Florida’s Sports Coast covers the Pasco County area and its epicentre is the picturesque town of New Port Ritchey. The FSC annual scallop season kicks off on the third Friday of July and lasts for 10 days.
When I see scallops on a menu as a starter, I order them but rather ignorantly and until only recently, I knew little about them other than how they looked on a plate and how they tasted (delicious). So when I received an invite from Florida’s Sports Coast to join their catch and cook scallop adventure I couldn’t wait to get hands-on.
I arrived in New Port Richey a couple of days before scalloping started so I had plenty of time to check out the area. Much like scalloping, I knew very little of the town before I got here but was pleasantly surprised at the wide array of things to do, especially if you enjoy spending time outdoors. From kayaking to hot air ballooning, this area has plenty to offer.
We teamed up with the local boat operator Mermaid Slayers for our morning scalloping on the Gulf. These guys are experienced locals so they knew the best spots to hit away from the congregation of other small boats which were anchored in the area.
Aside from a boat to get you out into the water, the only equipment that you’ll need to scallop is a snorkel, mask, swim fins, and a net to collect your catch.
Scallop catching is not so much a game of skill but more hide and seek. You’ll find them in their shells either lying on the sea bed or swimming along through the long seagrass. It’s pretty neat to see them scuttle past like little Pac-Man.
Finding your first scallop is such a buzz and there was no better sound than that of my mates on the boat’s excited yells of ‘I GOT ONE’!
After you’d found the first one, it became a lot easier to seek them out. You knew what you were looking for, you knew how they moved and you knew the best spots to find them. Before long, I’d picked up quite a few and my net was getting full!
After a couple of hours in the water, we had pulled together a pretty neat catch and it was time to head back to dry land.
The absolute highlight of this trip for me was the evening that followed scalloping as our hosts had arranged for us to have access to one of the old stilt houses that sit out on the water. It was here that we got to enjoy our delicious catch, cooked up by a top local chef.
The New Port Richey stilt houses are private homes and are not open to the public so even getting the chance to visit one was an honour but getting to have dinner there too was something really special. From the balcony, I saw some dolphins swim past and then later got to watch the most incredible thunderstorm I’d ever seen. That was one night that I won’t forget in a hurry.
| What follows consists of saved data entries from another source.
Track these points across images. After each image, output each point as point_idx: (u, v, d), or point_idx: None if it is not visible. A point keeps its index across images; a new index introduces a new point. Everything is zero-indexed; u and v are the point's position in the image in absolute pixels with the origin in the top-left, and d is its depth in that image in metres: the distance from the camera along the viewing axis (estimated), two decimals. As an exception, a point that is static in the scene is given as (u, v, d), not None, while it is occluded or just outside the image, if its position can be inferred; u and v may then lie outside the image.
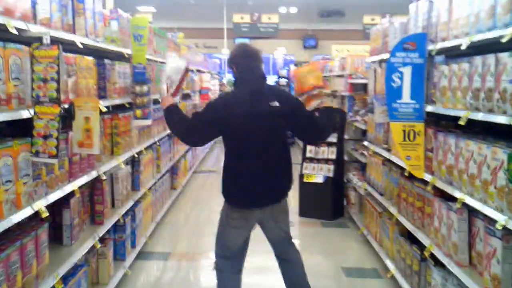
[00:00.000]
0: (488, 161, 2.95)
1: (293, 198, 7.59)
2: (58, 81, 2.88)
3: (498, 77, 2.88)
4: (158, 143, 6.21)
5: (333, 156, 7.00)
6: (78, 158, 3.53)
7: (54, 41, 3.06)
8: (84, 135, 3.38)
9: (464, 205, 3.26)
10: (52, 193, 3.12)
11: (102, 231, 3.96)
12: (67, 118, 3.35)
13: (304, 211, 6.93)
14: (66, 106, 3.29)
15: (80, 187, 3.62)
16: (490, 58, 2.97)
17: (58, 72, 2.89)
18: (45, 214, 2.89)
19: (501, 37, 2.85)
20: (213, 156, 12.75)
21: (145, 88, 5.03)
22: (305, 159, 7.16)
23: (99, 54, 4.39)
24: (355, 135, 7.37)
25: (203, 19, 22.31)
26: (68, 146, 3.37)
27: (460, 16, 3.47)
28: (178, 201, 7.67)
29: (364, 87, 6.89)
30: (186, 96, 9.06)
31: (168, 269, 5.09)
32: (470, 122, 3.29)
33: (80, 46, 3.60)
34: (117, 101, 4.56)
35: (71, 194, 3.45)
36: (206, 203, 7.80)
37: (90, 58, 3.92)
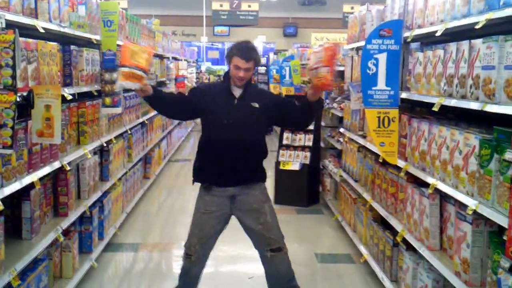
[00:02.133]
0: (460, 147, 2.98)
1: (269, 185, 7.56)
2: (13, 67, 2.74)
3: (472, 63, 2.89)
4: (129, 132, 6.08)
5: (310, 143, 6.98)
6: (38, 148, 3.39)
7: (12, 25, 2.92)
8: (44, 124, 3.24)
9: (436, 190, 3.29)
10: (8, 185, 2.98)
11: (66, 223, 3.84)
12: (26, 107, 3.21)
13: (280, 199, 6.89)
14: (25, 94, 3.15)
15: (42, 178, 3.50)
16: (464, 45, 2.98)
17: (13, 58, 2.75)
18: (0, 207, 2.75)
19: (476, 23, 2.85)
20: (189, 144, 12.64)
21: (115, 75, 4.90)
22: (281, 146, 7.12)
23: (66, 40, 4.25)
24: (331, 122, 7.35)
25: (181, 6, 22.04)
26: (27, 135, 3.23)
27: (436, 3, 3.48)
28: (151, 191, 7.56)
29: (341, 74, 6.85)
30: (161, 84, 8.91)
31: (139, 260, 5.00)
32: (445, 108, 3.29)
33: (42, 30, 3.46)
34: (85, 89, 4.44)
35: (32, 185, 3.32)
36: (180, 192, 7.72)
37: (54, 44, 3.77)
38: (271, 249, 3.49)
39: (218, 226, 3.54)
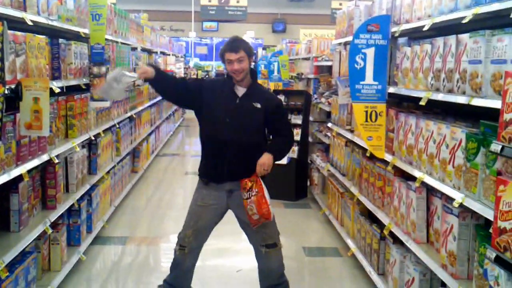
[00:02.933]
0: (447, 141, 3.00)
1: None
2: (2, 60, 2.73)
3: (459, 58, 2.91)
4: (118, 126, 6.06)
5: (298, 138, 6.99)
6: (27, 140, 3.38)
7: (1, 18, 2.91)
8: (33, 116, 3.23)
9: (423, 184, 3.31)
10: (-4, 177, 2.97)
11: (54, 216, 3.83)
12: (14, 99, 3.20)
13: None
14: (13, 86, 3.13)
15: (30, 171, 3.48)
16: (452, 39, 3.00)
17: (2, 50, 2.73)
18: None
19: (463, 18, 2.88)
20: (177, 139, 12.62)
21: (103, 69, 4.91)
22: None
23: (54, 34, 4.24)
24: (319, 117, 7.39)
25: (170, 1, 21.93)
26: (15, 128, 3.21)
27: (424, -2, 3.50)
28: (139, 185, 7.54)
29: (329, 69, 6.89)
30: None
31: (126, 254, 4.99)
32: (432, 102, 3.31)
33: (30, 23, 3.45)
34: (73, 82, 4.44)
35: (20, 178, 3.31)
36: (169, 187, 7.71)
37: (42, 37, 3.75)
38: (266, 245, 3.51)
39: (214, 219, 3.56)
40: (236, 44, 3.43)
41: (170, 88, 3.54)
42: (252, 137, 3.45)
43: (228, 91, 3.48)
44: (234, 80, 3.46)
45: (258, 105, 3.46)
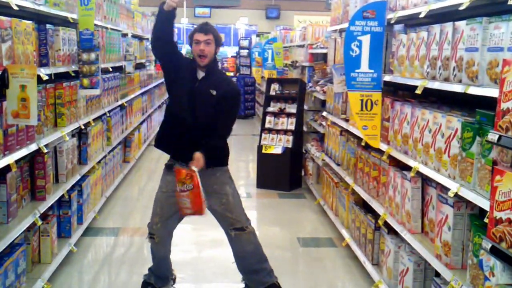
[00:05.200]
0: (442, 130, 2.97)
1: (251, 169, 7.55)
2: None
3: (455, 46, 2.87)
4: (108, 114, 5.98)
5: (292, 127, 6.95)
6: (14, 130, 3.30)
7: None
8: (20, 104, 3.16)
9: (418, 173, 3.28)
10: (-17, 167, 2.90)
11: (44, 207, 3.77)
12: (0, 87, 3.12)
13: (262, 183, 6.87)
14: (-1, 73, 3.06)
15: (18, 161, 3.42)
16: (448, 26, 2.96)
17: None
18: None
19: (460, 5, 2.83)
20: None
21: (92, 55, 4.81)
22: (264, 130, 7.08)
23: (41, 19, 4.15)
24: (314, 106, 7.34)
25: (161, -14, 21.70)
26: (2, 117, 3.14)
27: (420, -16, 3.45)
28: (131, 175, 7.49)
29: (324, 56, 6.82)
30: (140, 65, 8.78)
31: (119, 245, 4.95)
32: (428, 91, 3.28)
33: (16, 8, 3.35)
34: (61, 69, 4.36)
35: (7, 168, 3.24)
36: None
37: (29, 22, 3.66)
38: (234, 228, 3.56)
39: (178, 206, 3.49)
40: (207, 27, 3.53)
41: (169, 30, 3.51)
42: (206, 122, 3.46)
43: (190, 73, 3.52)
44: (197, 64, 3.49)
45: (214, 92, 3.47)
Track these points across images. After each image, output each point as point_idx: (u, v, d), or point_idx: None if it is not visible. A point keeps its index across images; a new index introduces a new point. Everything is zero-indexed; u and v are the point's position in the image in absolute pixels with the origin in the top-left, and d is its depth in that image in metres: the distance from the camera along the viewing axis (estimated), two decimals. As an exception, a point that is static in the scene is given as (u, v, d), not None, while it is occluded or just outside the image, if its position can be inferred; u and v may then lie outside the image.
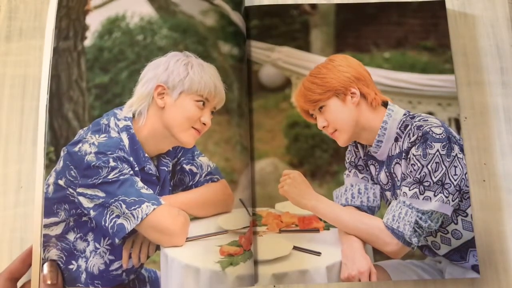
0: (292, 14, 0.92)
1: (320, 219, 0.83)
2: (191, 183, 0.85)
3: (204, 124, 0.81)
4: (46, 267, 0.75)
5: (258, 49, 0.91)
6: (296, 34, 0.91)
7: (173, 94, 0.80)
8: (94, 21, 0.85)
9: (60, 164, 0.77)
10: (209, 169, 0.85)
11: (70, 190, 0.76)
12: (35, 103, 0.88)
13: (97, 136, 0.77)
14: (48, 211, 0.77)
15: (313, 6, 0.91)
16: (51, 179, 0.77)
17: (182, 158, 0.85)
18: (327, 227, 0.83)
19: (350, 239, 0.78)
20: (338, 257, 0.77)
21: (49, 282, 0.74)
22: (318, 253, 0.78)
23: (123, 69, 0.84)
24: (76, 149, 0.76)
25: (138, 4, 0.87)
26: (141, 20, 0.86)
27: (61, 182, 0.76)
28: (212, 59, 0.84)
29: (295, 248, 0.79)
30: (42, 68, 0.82)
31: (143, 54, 0.84)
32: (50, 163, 0.78)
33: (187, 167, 0.85)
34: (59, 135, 0.80)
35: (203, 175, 0.85)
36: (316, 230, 0.83)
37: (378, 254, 0.79)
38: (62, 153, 0.78)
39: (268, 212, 0.84)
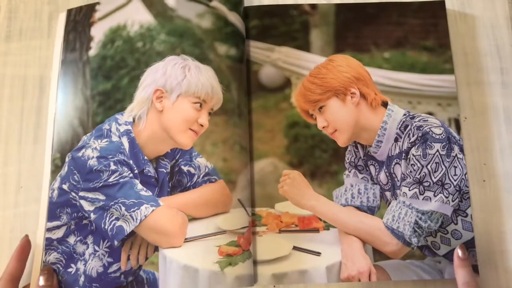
0: (291, 14, 0.92)
1: (320, 219, 0.83)
2: (189, 184, 0.86)
3: (202, 125, 0.81)
4: (41, 271, 0.75)
5: (258, 49, 0.91)
6: (296, 34, 0.91)
7: (171, 97, 0.80)
8: (98, 32, 0.88)
9: (65, 169, 0.79)
10: (207, 170, 0.86)
11: (73, 194, 0.77)
12: (35, 103, 0.89)
13: (99, 141, 0.79)
14: (52, 215, 0.78)
15: (313, 6, 0.91)
16: (56, 184, 0.79)
17: (180, 160, 0.85)
18: (327, 227, 0.83)
19: (350, 239, 0.78)
20: (338, 257, 0.77)
21: (43, 283, 0.74)
22: (318, 253, 0.78)
23: (124, 75, 0.86)
24: (80, 154, 0.78)
25: (138, 13, 0.89)
26: (141, 27, 0.88)
27: (65, 186, 0.78)
28: (209, 61, 0.85)
29: (295, 248, 0.79)
30: (51, 80, 0.85)
31: (143, 60, 0.86)
32: (55, 169, 0.80)
33: (185, 168, 0.85)
34: (64, 142, 0.82)
35: (201, 176, 0.85)
36: (316, 230, 0.83)
37: (378, 254, 0.79)
38: (67, 159, 0.79)
39: (267, 212, 0.84)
The next day it was, unfortunately, time to leave the town of New Port Richey. It’s a small town but the people are super warm and friendly and if you like to keep active like me, you will find loads to keep you occupied even outside of scallop season.
Visit flsportscoast.com to start planning your trip in plenty of time for next years Scallop season!
How to get there:
British Airways fly daily from London Gatwick to Tampa. I’d recommend picking up a hire car from the airport and then making the short drive to New Port Richey Yourself.
Where to stay:
Homewood Suites by Hilton, 11115 US Highway 19 North, New Port Richey. This all-suite property has a lovely pool, an even social hour, free breakfast and an on-site gym. I couldn’t fault it at all.
Where to eat/drink/snack:
Lunch on Limoges, 14139 7th St, Dade City. You’ll need a car to get to this lunch spot as it’s in a neighbouring town but their homemade raspberry ice tea is worth the journey alone.
Sip, 6231 Grand Blvd, New Port Richey. This place was a complete surprise. It’s a European inspired bar with a secret speakeasy. Try their homemade Spritz cocktail, it’s a real winner.
Ottoways Ice Cream, 5641 Main St, New Port Richey. This is a great little independent ice-cream parlour in the heart of New Port Richey. The hardest part is narrowing down the ice-cream options, they are all too tasty.